Four channels are displayed: the atrial channel, the right ventricular channel, the left ventricular channel and the evoked response channel which enables validation of automatic threshold measurements.

  1. atrial sensing and left ventricular stimulation with capture (3 stimuli at 1.2 V then lowering of the amplitude by 0.1 V); right ventricular backup stimulation 80 ms after left ventricular stimulation.
  2. loss of left ventricular capture at 0.9 V, diagnosed correctly by the device (LOC: loss of capture) with distinctive change in the appearance on the evoked response channel; right ventricular backup stimulation with capture and left ventricular detection.

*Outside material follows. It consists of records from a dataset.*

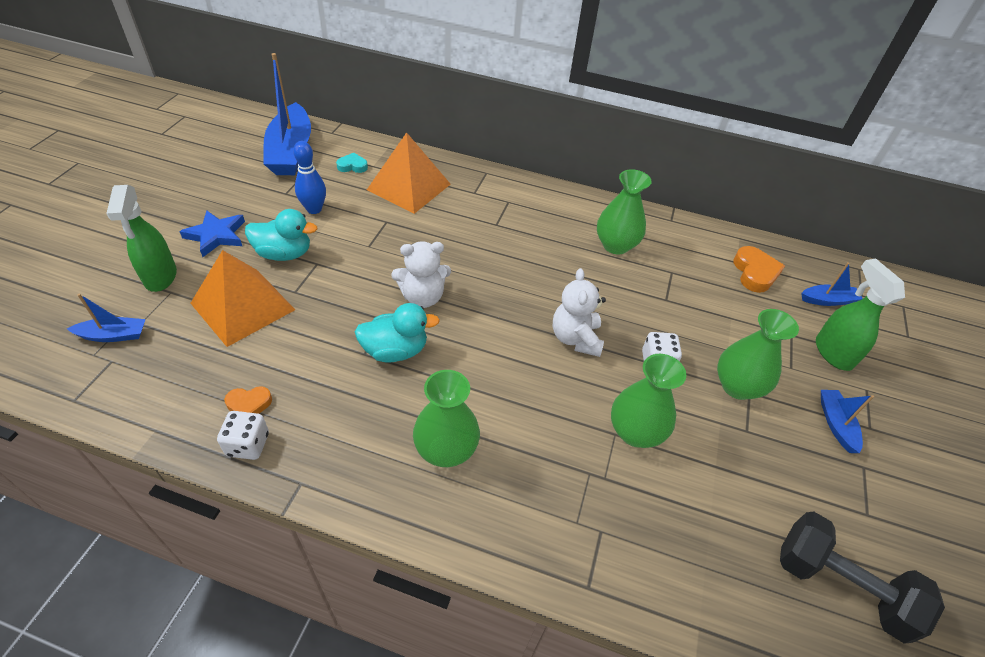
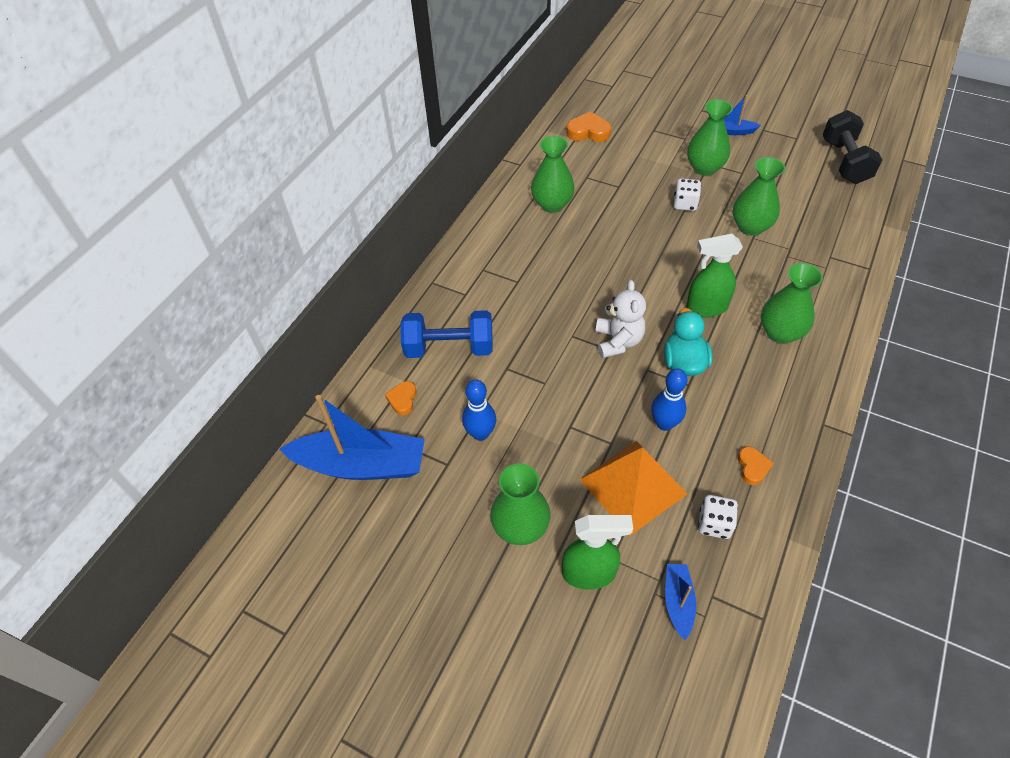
camera: 75 degrees left, 5 degrees up
blue star [179,210,245,257] -> green vase [490,463,551,545]
white dice [217,411,269,460] -> white dice moved to [698,495,738,539]
turquoise duck [245,209,317,261] -> none
turquoise heart [336,153,368,173] -> orange heart [385,381,417,415]
orange pyramid [367,132,451,214] -> blue dumbbell [400,310,493,358]
white teddy bear [553,268,606,357] -> none
black dumbbell [780,511,945,644] -> black dumbbell turned 45 degrees counterclockwise [823,110,882,184]
blue boat [801,262,863,306] -> none
green spray bottle [816,258,905,371] -> green spray bottle moved to [686,234,743,317]
none -> blue bowling pin [651,369,688,431]

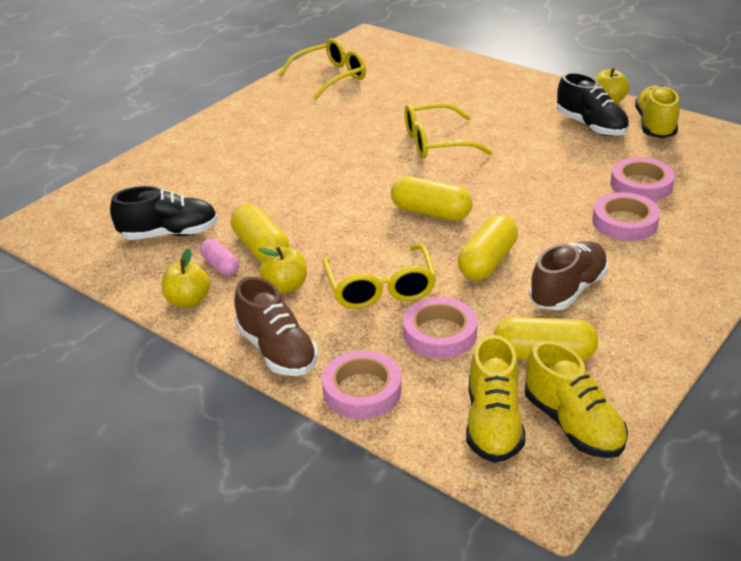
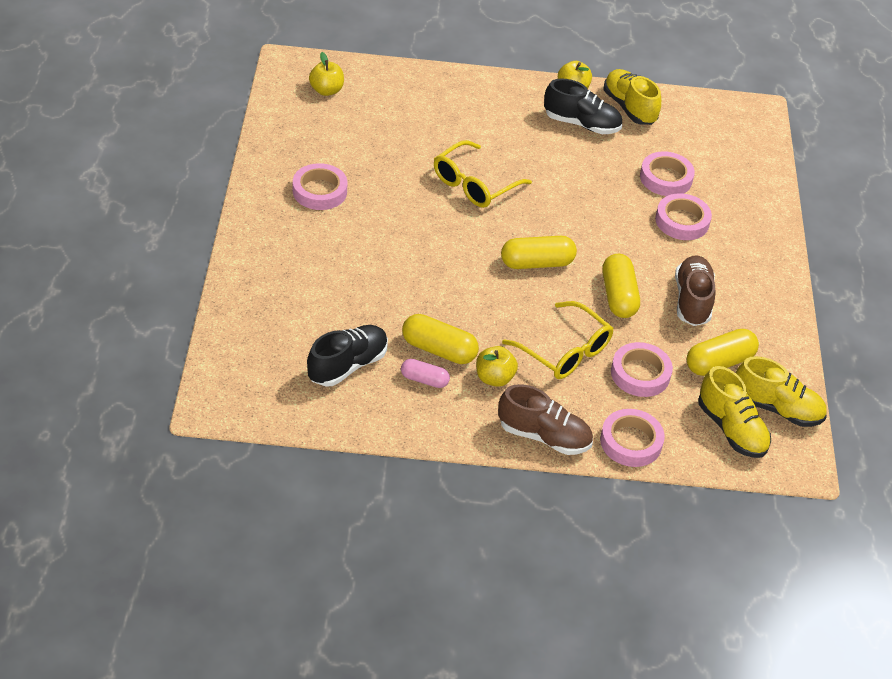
camera: 40 degrees left, 10 degrees up
yellow apple [162,248,210,308] -> yellow apple moved to [309,52,344,96]
yellow glasses [279,38,366,100] -> none
none -> pink tape [293,163,348,210]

  3. second ineffective stimulus; the device diagnoses loss of capture; threshold raised to 1 V.
Comments

The automatic left ventricular threshold measurement is based on the analysis of the evoked response. The evoked response channel is a unipolar detection channel which is comprised of the distal or proximal electrode on the LV lead, according to the configuration of stimulation. Every 21 hours, a threshold measurement is performed which sets the pacing amplitude for the following 21 hours with a programmable safety margin (from 0.5 to 2.5 V) without beat-to-beat verification of capture. The amplitude is not programmed solely according to the last measurement but adds the programmable safety margin to the maximum threshold of the last 7 successful automatic measurements. The left ventricular thresholds are often elevated when compared to right ventricular thresholds because during epicardial stimulation, the lead is positioned but not screwed into a coronary vein. Determining the stimulation amplitude is sometimes difficult due to high thresholds or the existence of diaphragmatic stimulation which may result in a narrow margin of programming. Automatic threshold measurements with adaptive amplitudes and the possibility of using low safety margins can reduce the risk of overconsumption when the threshold is relatively high. In similar fashion, programming low safety margins (minimal value of 0.5 V) permits efficacious left ventricular stimulation while avoiding diaphragmatic stimulation in situations with narrow margin of programming.